What you will do:
1. In the Markov Random Fields excerpt, which condition must the support of the joint probability mass function satisfy for the Factorization Theorem to apply?
2. Gather every line of the listing that contains the string "каналов", matching case exactly.

Document segment Start Marker

Before Markov Random Fields, some concepts and conditions need to be specified.

> **Positivity Condition** \
Suppose on each lattice node, we observe a discrete random variable $Z(s_i)$ (continuous random variables can be similarly treated). Define the domain of $Z(s_i)$ as $\zeta_{i}=\left\{z\left(s_{i}\right): \mathbf{P}\left(z\left(s_{i}\right)\right)>0\right\}$. Thus $\boldsymbol{\zeta}=\left\{\mathbf{z}=\left(z\left(s_{1}\right), \ldots, z\left(s_{n}\right)\right): \mathbf{P}(z)>0\right\}$ indicates the domain of $(Z(s_1),...,, Z(s_n))$. Positivity condition says that 
\begin{equation}
\zeta=\zeta_{1} \times \cdots \times \zeta_{n}.
(\#eq:positivity-condition)
\end{equation}

In other words, positivity condition means indepence of domains in dimensions

::: {.theorem #factorization-theorem}
**[Factorization Theorem]** \
Suppose the variables $\left\{\mathrm{Z}\left(s_{i}\right): i=1, \ldots, n\right\}$ have joint probability mass function $\mathbf{P}(\mathbf{z})$, whose support $\zeta$ satisfies the positivity condition. Then,
\begin{equation}
\frac{\mathbf{P}(\mathbf{z})}{\mathbf{P}(\mathbf{y})}=\prod_{i=1}^{n} \frac{\mathbf{P}\left(z\left(s_{i}\right) \mid z\left(s_{1}\right), \cdots, z\left(s_{i-1}\right), y\left(s_{i+1}\right), \cdots, y\left(s_{n}\right)\right)}{\mathbf{P}\left(y\left(s_{i}\right) \mid z\left(s_{1}\right), \cdots, z\left(s_{i-1}\right), y\left(s_{i+1}\right), \cdots, y\left(s_{n}\right)\right)}
(\#eq:factorization-theorem)

Document segment End Marker
Information Start Marker

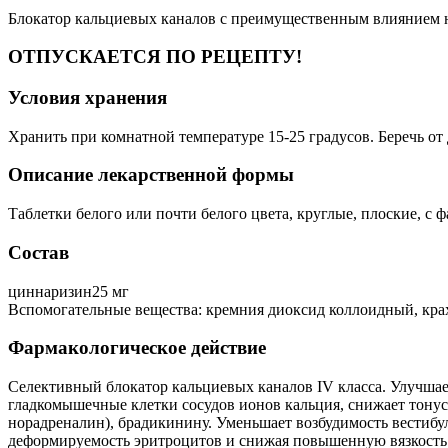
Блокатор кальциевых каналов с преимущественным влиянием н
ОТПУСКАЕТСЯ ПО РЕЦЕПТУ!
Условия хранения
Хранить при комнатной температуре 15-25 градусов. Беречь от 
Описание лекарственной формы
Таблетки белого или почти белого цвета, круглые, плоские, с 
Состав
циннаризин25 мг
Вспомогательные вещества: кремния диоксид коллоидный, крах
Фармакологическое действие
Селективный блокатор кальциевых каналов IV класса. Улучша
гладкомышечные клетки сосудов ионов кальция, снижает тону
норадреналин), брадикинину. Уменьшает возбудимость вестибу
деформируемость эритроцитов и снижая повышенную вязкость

Information End Marker

Outputs by task:
1. The positivity condition.

2.
Блокатор кальциевых каналов с преимущественным влиянием н
Селективный блокатор кальциевых каналов IV класса. Улучша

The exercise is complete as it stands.